• **GIVEN DATA**
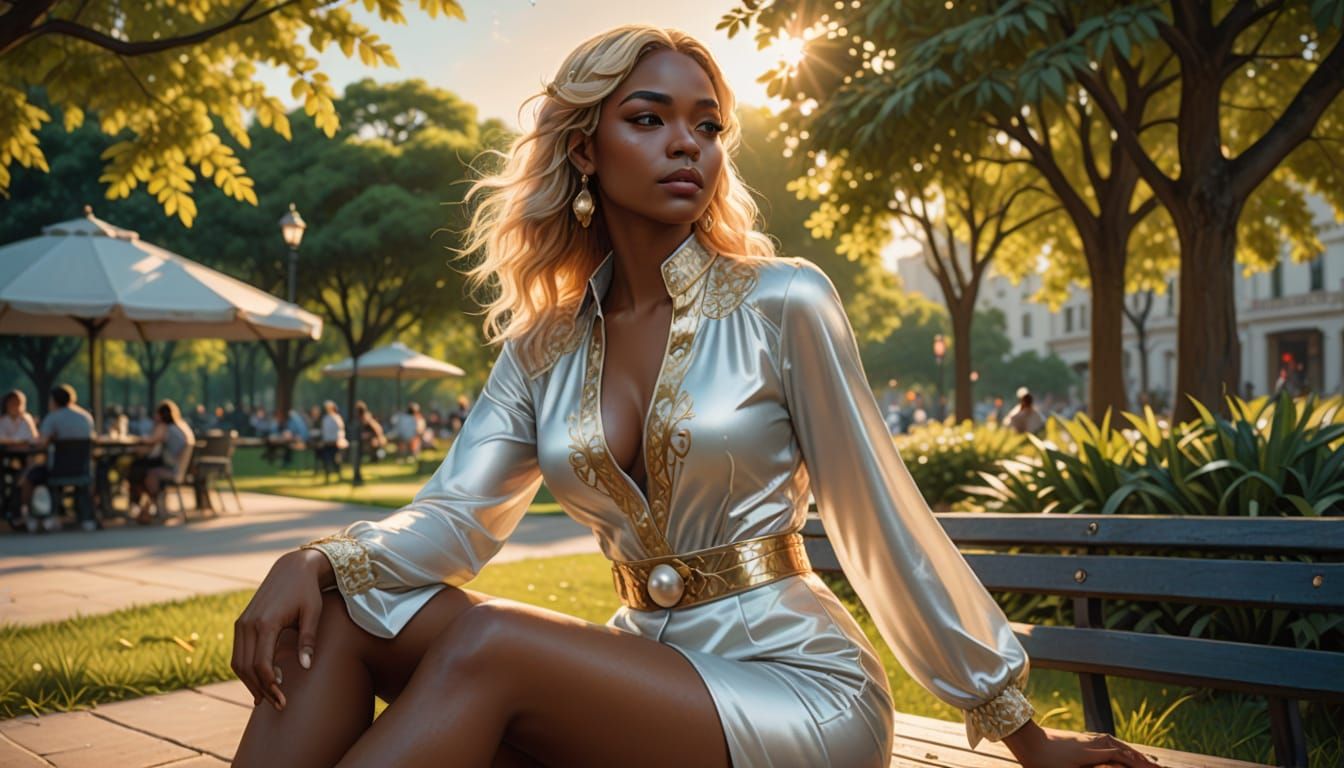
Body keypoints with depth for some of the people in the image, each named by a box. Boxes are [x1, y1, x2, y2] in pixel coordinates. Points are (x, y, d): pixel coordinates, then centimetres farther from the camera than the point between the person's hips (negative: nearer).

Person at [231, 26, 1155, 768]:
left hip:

* * *

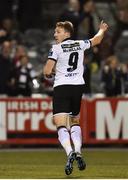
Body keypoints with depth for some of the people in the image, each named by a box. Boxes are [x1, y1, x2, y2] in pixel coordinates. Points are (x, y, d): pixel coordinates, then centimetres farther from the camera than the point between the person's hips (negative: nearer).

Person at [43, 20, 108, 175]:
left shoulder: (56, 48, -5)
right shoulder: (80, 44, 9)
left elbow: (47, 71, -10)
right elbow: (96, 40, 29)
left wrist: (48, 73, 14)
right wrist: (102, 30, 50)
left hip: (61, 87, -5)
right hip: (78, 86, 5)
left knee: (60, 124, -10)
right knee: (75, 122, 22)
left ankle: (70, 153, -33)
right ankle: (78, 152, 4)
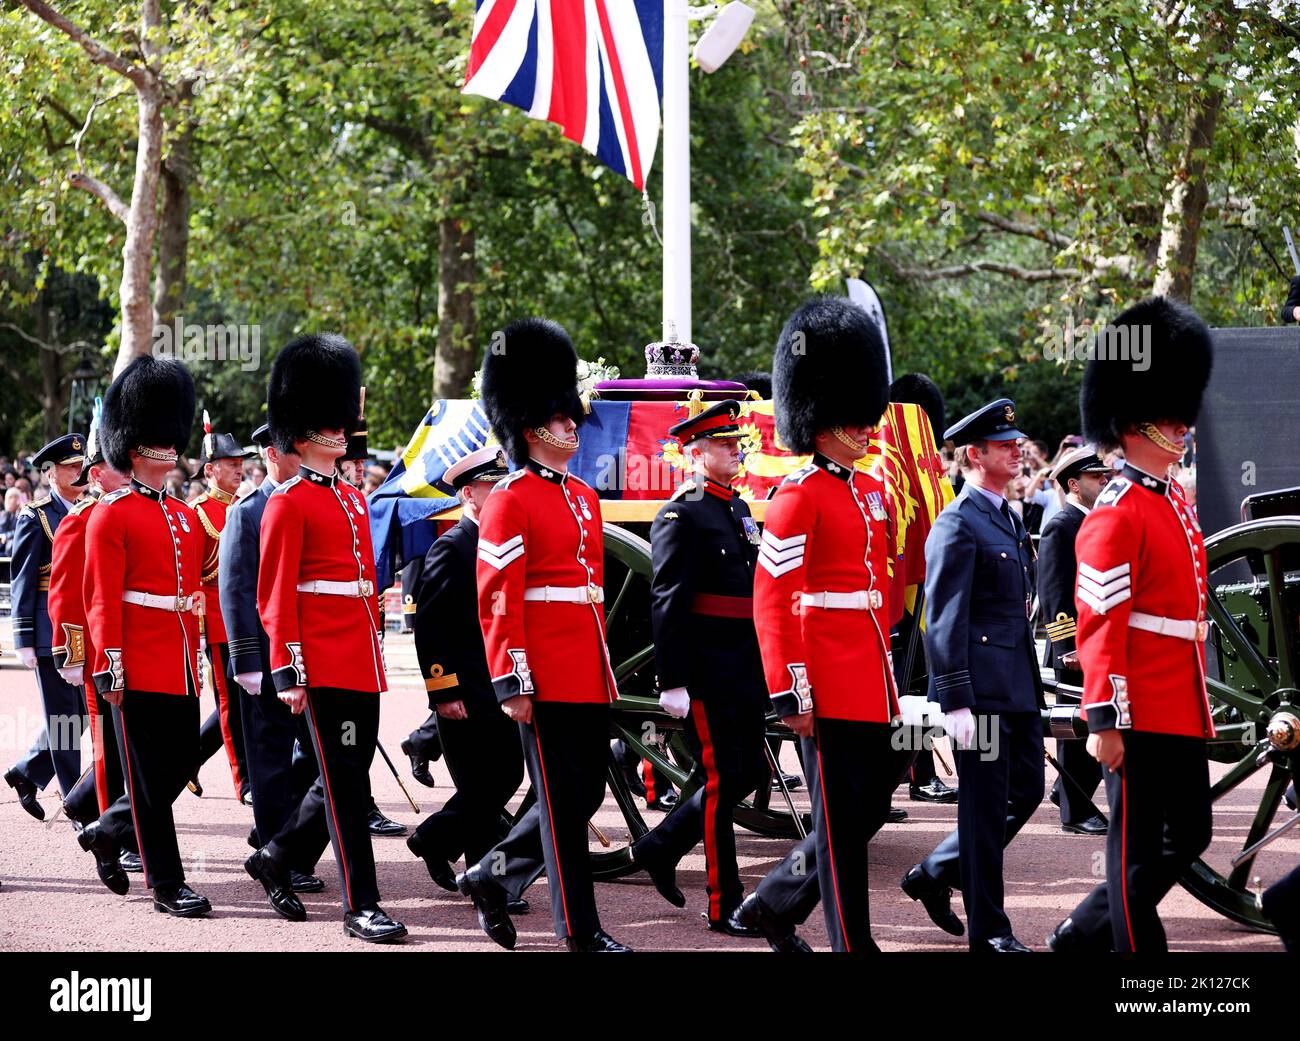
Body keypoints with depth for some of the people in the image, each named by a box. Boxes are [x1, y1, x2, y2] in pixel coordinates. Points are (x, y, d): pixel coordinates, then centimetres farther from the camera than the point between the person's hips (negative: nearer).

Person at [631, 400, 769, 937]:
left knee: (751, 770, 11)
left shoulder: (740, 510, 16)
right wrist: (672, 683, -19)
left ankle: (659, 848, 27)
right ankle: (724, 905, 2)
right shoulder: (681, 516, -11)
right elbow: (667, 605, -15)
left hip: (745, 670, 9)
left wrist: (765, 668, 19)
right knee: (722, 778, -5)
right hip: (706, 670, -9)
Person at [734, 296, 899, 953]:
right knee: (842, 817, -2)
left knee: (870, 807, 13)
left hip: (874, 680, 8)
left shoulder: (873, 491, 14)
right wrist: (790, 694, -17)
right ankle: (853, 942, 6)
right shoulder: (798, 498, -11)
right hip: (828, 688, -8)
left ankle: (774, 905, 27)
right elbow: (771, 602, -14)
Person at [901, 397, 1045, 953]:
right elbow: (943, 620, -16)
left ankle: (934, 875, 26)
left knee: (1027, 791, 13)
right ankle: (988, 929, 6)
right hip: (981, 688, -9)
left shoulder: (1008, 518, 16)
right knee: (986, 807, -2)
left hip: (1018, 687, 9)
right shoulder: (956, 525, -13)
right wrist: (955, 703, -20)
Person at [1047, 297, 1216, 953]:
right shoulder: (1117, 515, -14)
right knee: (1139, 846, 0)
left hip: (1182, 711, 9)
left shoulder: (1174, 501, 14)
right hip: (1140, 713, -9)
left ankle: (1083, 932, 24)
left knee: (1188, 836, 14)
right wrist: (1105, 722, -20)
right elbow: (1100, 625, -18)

• **DESCRIPTION OF THE TASK**
Set down word for word the lines in the records above, from the line with "right ankle: (988, 929, 6)" up to and including the line with "left ankle: (1083, 932, 24)".

• **SOLUTION FOR THIS TASK**
right ankle: (988, 929, 6)
right hip: (981, 688, -9)
left shoulder: (1008, 518, 16)
right knee: (986, 807, -2)
left hip: (1018, 687, 9)
right shoulder: (956, 525, -13)
right wrist: (955, 703, -20)
Person at [1047, 297, 1216, 953]:
right shoulder: (1117, 515, -14)
right knee: (1139, 846, 0)
left hip: (1182, 711, 9)
left shoulder: (1174, 501, 14)
right hip: (1140, 713, -9)
left ankle: (1083, 932, 24)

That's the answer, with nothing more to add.